Disney has always been the master of the remake, choosing fairytales that are themselves remakes of oral tales whose origins are often lost or unknown. Perhaps that explains, in part, Disney’s power. In the absence of grand narratives to make sense of our world, Disney provides compelling stories even as “The Happiest Place on Earth” seems to exist outside of real time and space. Jean Baudrillard (another postmodern thinker) explained Disneyland as an example of “hyperreality,” where the real and the fictional become so blurred as to present a new concept; in Simulacra and Simulation, Baudrillard suggests the “hyperreal,” in which a simulation of reality (like a theme park) seems more real than reality (like the surrounding area of Los Angeles). We remake the real, or we remake the remake, so that we can inhabit a fairy-tale world that is “hyperreal,” existing in its own space and time and our infinite appetite for nostalgia.

There is, however, a spiritual alternative to nostalgia and the fragmentation of metanarratives within postmodernism. There is a story outside of all stories, grand and recycled alike. It is not a “hyperreality” that can be simulated on screen but a truth embedded within our spirits. I find myself drawn to these remakes (though not as much the car commercials, which seem to offer nothing new for a new generation) precisely because of nostalgia. They connect my children’s childhood with my own, and whether times were simpler then or my memory constructs them as such, nostalgia feels comfortable. And parenting can be an uncomfortable state.

Yet C.S. Lewis reminds me that “If I find in myself a desire which no experience in the world can satisfy, the most probable explanation is that I was made for another world.” Marketing nostalgia is, no doubt, effective. And I will almost certainly be part of the audience for these Disney remakes, with my offspring in tow. I expect to see Emma Watson donning that golden ball gown and my daughters and I will delight in seeing some of our favorite fairy tales given new life. I will know, also, that nostalgia feeds on itself, perpetuating the longing for a story that can never fully satisfy. If remake after remake prompts us to ask “is this all?” then perhaps we can point to the grand narrative of all grand narratives. Our craving for nostalgia can remind us of our one true home and our only real purpose; God’s story is not a remake, but it too exists outside of time, outside of space, and stretches into eternity.


1 Comment

  1. This is exciting! I’m in the middle of reading a book exactly on this topic, a highly critical expose of postmodern nostalgia using Harry Potter staring transfixed at the Mirror of Erised in The Sorceror’s Stone as a recurring analogy. (The book is written by one of my professors at SUNY Polytechnic Institute, Dr. Ryan Lizardi.)

    in Simulacra and Simulation, Baudrillard suggests the “hyperreal,” in which a simulation of reality (like a theme park) seems more real than reality (like the surrounding area of Los Angeles). We remake the real, or we remake the remake, so that we can inhabit a fairy-tale world that is “hyperreal,” existing in its own space and time and our infinite appetite for nostalgia.

    Every time I read about Baudrillardian hyperrealism, I’m reminded of J.R.R. Tolkien’s philosophy of sub-creation expressed in his great poem “Mythopoeia.” I’m only reading CaPC because of my involvement in the Christian speculative fiction community, where the concept of glorifying God by offering creation back to Him through creative art is a common theme. So, I’m wondering why postmodern remixing is so often characterized as evil or symptomatic of evil, when sub-creative worship is so theoretically similar.

    Both of Dr. Lizardi’s classes that I’ve taken have lead me to inquire about the similarities and differences between Tolkien’s concept of mythopoeia (literaly myth-synthesis) and the artificial self-referencing postmodern hyper-world. I wish I could do thorough research about it, but I’m only an undergraduate, and I don’t think I have the academic discipline. I’ve been working on making a fantasy game with RPG Maker VX Ace with hyperrealism as the metaphor around which the fantasy world is constructed.

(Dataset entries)
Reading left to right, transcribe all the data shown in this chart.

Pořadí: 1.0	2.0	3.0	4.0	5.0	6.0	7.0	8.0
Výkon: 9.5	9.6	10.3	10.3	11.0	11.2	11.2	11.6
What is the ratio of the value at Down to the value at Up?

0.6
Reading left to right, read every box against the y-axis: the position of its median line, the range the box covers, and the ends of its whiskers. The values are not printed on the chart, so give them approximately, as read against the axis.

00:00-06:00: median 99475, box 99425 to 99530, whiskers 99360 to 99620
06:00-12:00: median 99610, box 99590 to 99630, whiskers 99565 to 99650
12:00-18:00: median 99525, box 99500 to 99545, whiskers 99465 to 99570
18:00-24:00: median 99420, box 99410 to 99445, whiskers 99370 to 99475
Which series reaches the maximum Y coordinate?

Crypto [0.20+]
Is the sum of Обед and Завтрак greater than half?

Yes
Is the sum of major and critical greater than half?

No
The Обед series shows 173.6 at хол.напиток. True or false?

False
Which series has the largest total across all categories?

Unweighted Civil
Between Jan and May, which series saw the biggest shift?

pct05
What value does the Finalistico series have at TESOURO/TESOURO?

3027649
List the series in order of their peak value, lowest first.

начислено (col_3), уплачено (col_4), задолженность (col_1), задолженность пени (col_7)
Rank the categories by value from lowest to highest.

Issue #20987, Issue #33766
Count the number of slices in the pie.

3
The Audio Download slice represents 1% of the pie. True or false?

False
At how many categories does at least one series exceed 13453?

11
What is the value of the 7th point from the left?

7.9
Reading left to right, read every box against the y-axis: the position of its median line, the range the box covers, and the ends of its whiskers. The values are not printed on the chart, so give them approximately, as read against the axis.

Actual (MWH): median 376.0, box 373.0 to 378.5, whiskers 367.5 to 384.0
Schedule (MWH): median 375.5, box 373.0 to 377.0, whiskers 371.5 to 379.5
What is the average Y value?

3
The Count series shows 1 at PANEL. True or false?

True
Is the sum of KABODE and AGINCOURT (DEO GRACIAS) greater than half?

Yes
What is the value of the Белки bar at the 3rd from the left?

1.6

> [Task prompt] For the text about Disney remakes and nostalgia, say whether each statement agrees with it, answering yes or no and quoting the words that decide it: (a) Baudrillard used Disneyland as an example of hyperreality. (b) The writer is drawn to remakes in car commercials as much as to Disney remakes. (c) The writer expects to stay away from the Disney remakes. The entries are separate material and have no connection to the text about Disney remakes and nostalgia.

> [Solution for this task]
(a) Yes: "Jean Baudrillard (another postmodern thinker) explained Disneyland as an example of “hyperreality,”"
(b) No: "though not as much the car commercials, which seem to offer nothing new for a new generation"
(c) No: "And I will almost certainly be part of the audience for these Disney remakes, with my offspring in tow."